Document section ->

An acceleration sensor mounted on mobile devices and the like is required to detect acceleration of several G's. It is important that the sensor element does not break down even if the acceleration sensor is subjected to acceleration of about 3000 G when the mobile device is dropped. It is necessary to resolve a contradiction that an easily-bendable flexible arm is needed to raise the acceleration detection sensitivity of the sensor element, but on the other hand, a less-deformable flexible arm is needed to raise a shock resistance by increasing its mechanical strength.
Patent Document 3: Japanese Laid-open Patent 4-274005 sets forth a configuration for restricting the movement in the Z-axis direction to increase a shock resistance. To realize this, regulating plates 18 and 19 are mounted above and below a sensor element with predetermined gaps of g1 and g2, as shown in a cross-sectional view of FIG. 16. When an acceleration sensor is subjected to shock, a weight 11 contacts regulating plates 18 and 19 to prevent a flexible arm 12 from breaking down before it is deformed to result in breakdown. The movement amount in the Z-axis direction is restricted within the values of g1 and g2. The movement amount in the X-axis and the Y-axis direction is restricted by corners of the weight contacting the regulating plate 19. It is difficult to set an optimum gap g2 because the amount of movement in the X-axis and the Y-axis direction until the corners of the weight 11 contacting the regulating plate 19 is changed, depending on the torsion of the flexible arm, but the regulating plate is effective as a structural element to raise a shock resistance.
Patent Document 4: Japanese Laid-open Patent 2002-296293 describes a structure for restricting the movement of a flexible arm by a part of a weight of a sensor element contacting other parts. FIG. 17 is a perspective view of the sensor element 2 disclosed in Patent Document 4. This structure is basically the same as that of the sensor element previously described in FIG. 15. A weight 11 is provided with petal-shaped auxiliary weights 22. When the sensor element is subjected to shock in the X-axis or the Y-axis direction, sides of the auxiliary weights 22 contact side walls of a support frame 10 to prevent flexible arms 12 from breaking down before they are deformed to result in breakdown. Addition of the auxiliary weights 22 increases the mass of the weight as a whole, so that this structure is effective to raise an acceleration detection sensitivity (output) of the sensor element, but the flexible arm liable to break down according to the mass increasing. In particular, it is difficult to stop an excessive movement in the Z-axis direction only by adding the auxiliary weights 22, which needs using a regulating plate as disclosed in Patent Document 3 as well.

Apply what you read ->
A. According to the acceleration sensor passage, roughly what acceleration must the sensor element survive without breaking when a mobile device is dropped?
B. Extend the acceleration sensor passage, picking up after its final sentence.
The entries that come next are drawn from an unrelated source.

Provided records ->
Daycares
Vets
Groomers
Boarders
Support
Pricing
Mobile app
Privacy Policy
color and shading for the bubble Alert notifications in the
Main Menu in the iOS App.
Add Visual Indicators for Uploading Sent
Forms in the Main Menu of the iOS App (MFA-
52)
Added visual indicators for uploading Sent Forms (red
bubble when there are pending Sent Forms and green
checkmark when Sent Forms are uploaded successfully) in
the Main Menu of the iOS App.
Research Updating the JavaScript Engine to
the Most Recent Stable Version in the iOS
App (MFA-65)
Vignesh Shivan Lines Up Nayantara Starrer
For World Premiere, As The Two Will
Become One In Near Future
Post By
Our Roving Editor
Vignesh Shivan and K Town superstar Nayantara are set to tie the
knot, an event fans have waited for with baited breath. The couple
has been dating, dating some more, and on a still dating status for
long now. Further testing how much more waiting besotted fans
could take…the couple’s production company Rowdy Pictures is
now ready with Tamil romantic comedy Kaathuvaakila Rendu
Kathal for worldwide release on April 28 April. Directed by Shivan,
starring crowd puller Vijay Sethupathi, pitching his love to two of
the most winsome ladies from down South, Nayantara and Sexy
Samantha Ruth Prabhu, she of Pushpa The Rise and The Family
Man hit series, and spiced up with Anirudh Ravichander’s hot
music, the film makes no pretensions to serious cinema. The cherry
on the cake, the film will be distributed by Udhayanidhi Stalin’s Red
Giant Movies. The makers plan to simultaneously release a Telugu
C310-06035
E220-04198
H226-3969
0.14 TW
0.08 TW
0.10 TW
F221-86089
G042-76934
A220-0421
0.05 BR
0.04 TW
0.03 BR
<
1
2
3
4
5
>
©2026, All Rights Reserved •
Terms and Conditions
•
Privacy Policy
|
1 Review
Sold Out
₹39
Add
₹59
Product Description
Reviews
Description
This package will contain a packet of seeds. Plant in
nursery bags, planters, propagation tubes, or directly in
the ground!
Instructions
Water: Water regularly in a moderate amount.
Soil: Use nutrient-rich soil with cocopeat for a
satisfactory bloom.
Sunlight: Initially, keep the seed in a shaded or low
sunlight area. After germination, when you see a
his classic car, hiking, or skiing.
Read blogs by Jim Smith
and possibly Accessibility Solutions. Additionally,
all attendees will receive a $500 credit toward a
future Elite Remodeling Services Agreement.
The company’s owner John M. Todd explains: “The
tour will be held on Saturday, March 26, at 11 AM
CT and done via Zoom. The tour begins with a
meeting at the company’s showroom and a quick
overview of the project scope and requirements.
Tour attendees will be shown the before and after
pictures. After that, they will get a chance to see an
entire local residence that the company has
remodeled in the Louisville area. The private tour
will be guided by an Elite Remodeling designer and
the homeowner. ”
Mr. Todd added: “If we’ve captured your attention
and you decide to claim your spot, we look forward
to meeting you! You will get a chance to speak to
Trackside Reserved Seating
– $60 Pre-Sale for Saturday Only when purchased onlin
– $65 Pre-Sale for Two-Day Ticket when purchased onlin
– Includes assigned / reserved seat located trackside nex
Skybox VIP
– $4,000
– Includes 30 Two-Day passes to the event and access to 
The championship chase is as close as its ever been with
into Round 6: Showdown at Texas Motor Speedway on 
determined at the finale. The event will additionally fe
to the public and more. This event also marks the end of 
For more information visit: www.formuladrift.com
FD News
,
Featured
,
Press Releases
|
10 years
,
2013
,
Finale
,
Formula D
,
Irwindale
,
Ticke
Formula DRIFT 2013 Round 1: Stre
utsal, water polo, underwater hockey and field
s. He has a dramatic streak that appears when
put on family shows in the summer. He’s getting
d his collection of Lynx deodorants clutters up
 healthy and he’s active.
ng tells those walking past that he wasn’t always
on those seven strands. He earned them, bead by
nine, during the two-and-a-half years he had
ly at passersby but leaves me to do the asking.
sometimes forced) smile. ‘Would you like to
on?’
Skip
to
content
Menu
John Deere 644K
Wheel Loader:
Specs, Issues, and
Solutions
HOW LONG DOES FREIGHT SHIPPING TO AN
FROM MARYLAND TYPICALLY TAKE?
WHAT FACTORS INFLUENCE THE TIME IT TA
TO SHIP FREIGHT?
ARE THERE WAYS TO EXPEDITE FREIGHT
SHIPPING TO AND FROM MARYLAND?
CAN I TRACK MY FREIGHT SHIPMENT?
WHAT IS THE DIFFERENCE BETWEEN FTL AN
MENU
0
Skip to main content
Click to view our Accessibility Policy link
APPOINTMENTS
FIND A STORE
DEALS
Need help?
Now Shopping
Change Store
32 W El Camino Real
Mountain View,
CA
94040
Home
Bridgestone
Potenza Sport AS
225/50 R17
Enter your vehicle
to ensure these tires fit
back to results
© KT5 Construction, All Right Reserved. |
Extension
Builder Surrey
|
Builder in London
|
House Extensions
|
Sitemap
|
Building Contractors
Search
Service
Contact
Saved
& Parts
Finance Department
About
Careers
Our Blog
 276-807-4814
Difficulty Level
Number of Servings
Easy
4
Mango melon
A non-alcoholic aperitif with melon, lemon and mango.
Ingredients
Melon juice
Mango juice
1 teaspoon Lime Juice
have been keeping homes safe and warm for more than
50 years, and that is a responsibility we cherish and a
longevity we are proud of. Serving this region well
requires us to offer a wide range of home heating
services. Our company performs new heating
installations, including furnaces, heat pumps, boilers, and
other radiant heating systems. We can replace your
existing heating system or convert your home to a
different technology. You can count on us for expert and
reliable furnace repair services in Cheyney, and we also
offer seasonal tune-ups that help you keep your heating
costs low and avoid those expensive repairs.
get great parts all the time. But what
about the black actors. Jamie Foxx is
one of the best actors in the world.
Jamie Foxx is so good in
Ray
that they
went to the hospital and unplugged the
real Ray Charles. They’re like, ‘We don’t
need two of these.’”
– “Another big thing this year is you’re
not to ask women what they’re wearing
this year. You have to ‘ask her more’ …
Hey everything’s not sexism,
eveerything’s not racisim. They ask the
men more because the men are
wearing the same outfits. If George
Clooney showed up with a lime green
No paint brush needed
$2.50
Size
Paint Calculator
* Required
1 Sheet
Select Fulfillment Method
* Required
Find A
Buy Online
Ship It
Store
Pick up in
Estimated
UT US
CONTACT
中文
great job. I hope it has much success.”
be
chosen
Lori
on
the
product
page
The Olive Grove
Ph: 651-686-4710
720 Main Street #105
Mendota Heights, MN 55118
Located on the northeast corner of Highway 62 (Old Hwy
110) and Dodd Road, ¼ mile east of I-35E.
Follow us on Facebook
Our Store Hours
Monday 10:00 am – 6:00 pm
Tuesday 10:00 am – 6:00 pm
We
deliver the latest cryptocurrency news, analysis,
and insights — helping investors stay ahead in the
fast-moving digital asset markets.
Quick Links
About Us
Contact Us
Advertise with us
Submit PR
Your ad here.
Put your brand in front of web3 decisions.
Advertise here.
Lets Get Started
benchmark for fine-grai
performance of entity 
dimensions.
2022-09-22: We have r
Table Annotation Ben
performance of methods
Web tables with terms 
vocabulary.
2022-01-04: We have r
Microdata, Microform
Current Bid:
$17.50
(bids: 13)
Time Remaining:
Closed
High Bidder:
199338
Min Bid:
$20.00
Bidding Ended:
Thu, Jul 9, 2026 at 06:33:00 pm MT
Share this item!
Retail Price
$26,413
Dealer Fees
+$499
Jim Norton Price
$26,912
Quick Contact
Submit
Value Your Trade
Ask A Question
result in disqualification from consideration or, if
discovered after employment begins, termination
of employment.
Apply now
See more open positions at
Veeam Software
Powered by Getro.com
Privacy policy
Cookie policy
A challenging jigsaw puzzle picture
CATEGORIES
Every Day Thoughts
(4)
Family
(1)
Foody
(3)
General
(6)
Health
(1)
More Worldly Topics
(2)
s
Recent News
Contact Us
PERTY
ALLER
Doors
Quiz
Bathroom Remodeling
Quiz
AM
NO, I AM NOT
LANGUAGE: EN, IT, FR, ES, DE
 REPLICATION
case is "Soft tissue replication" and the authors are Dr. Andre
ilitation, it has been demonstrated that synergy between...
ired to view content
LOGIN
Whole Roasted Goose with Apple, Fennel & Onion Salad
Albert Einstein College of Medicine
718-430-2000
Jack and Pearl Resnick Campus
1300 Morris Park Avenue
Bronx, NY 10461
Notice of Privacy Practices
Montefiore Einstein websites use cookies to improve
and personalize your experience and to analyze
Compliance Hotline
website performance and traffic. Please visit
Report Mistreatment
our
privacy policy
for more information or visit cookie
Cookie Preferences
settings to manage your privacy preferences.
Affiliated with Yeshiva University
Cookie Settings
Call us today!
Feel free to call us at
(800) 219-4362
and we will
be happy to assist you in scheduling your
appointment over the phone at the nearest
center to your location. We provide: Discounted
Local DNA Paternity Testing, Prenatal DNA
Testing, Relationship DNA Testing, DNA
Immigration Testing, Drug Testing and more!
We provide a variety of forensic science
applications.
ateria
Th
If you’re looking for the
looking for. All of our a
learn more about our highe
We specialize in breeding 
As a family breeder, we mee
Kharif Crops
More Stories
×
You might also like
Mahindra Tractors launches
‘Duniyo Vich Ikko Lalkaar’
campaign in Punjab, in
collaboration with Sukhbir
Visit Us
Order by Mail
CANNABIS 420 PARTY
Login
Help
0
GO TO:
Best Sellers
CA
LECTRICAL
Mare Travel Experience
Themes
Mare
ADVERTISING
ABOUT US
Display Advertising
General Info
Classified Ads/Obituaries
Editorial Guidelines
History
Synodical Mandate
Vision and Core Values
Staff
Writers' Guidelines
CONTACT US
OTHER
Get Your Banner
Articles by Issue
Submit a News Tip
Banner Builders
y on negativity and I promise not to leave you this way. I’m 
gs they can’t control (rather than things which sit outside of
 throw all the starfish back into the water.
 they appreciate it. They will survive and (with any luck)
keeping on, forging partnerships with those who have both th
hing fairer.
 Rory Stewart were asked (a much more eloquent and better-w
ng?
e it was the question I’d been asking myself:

Answers for the exercise ->
A. About 3000 G.

B.
The structures for improving the shock resistance disclosed in Patent Documents 3 and 4 are not intended to increase mechanical strength of the flexible arm. Patent Document 5: Japanese Laid-open Patent 64-18063 sets forth a structure in which a bend is provided at a connection between a flexible arm 12 and a support frame 10 or between the flexible arm 12 and a weight 11. FIG. 18A, FIG. 18B and FIG. 18C show a plan view, a cross-sectional perspective view taken on the line 18B-18B of FIG. 18A, and a plan view of another embodiment, respectively. FIGS. 18A and 18B show a structure in which a bend 24 is provided in the thickness direction of the flexible arm 12. FIG. 18C shows a structure in which a bend 25 is provided in the plane direction of the flexible arm 12. The provision of the bends 24 and 25 disperses stress applied to the bends uniformly to the whole bends and increases the mechanical strength of the flexible arm 12. In FIG. 18, strain gauges 23 are used to detect stress. Nothing has been mentioned about a relationship in position between the strain gauges 23 and the bends 24 and 25.
Patent Document 6: Japanese Laid-open Patent 8-29446 sets forth an acceleration sensor, which has bends (shape changing parts 26) provided in the plane direction of a flexible arm as in the case with Patent Document 5, and in which a positional relationship with a piezo resistor is clarified. FIG. 19A is a plan view of the acceleration sensor, and FIG. 19B is a cross section taken on the line 19B-19B of FIG. 19A. Connection of the flexible arm 12 supporting a weight 11 to a support frame 10 through the shape changing part 26 causes a maximum stress part to occur on a border between the flexible arm 12 and the shape changing part 26. On the border is located a piezo resistor 27. The shape changing parts intervening between the flexible arm and the support frame reduce stress on the border between the support frame and the shape changing parts, improving shock resistance. Judging from the existence of the maximum stress part on the border between the flexible arm 12 and the shape changing parts 26, the shape changing parts are treated as parts that are not bent and do not move even if they are subjected to an external force. In Patent Document 2, a bending part is the flexible arms, and an unbending part is the support frame, while, in Patent Document 6, a bending part is the flexible arm and an unbending part is the shape changing parts and the support frame, so that it is apparent that the positions of the maximum stress part and layout of the piezo resistor are the same for the Documents.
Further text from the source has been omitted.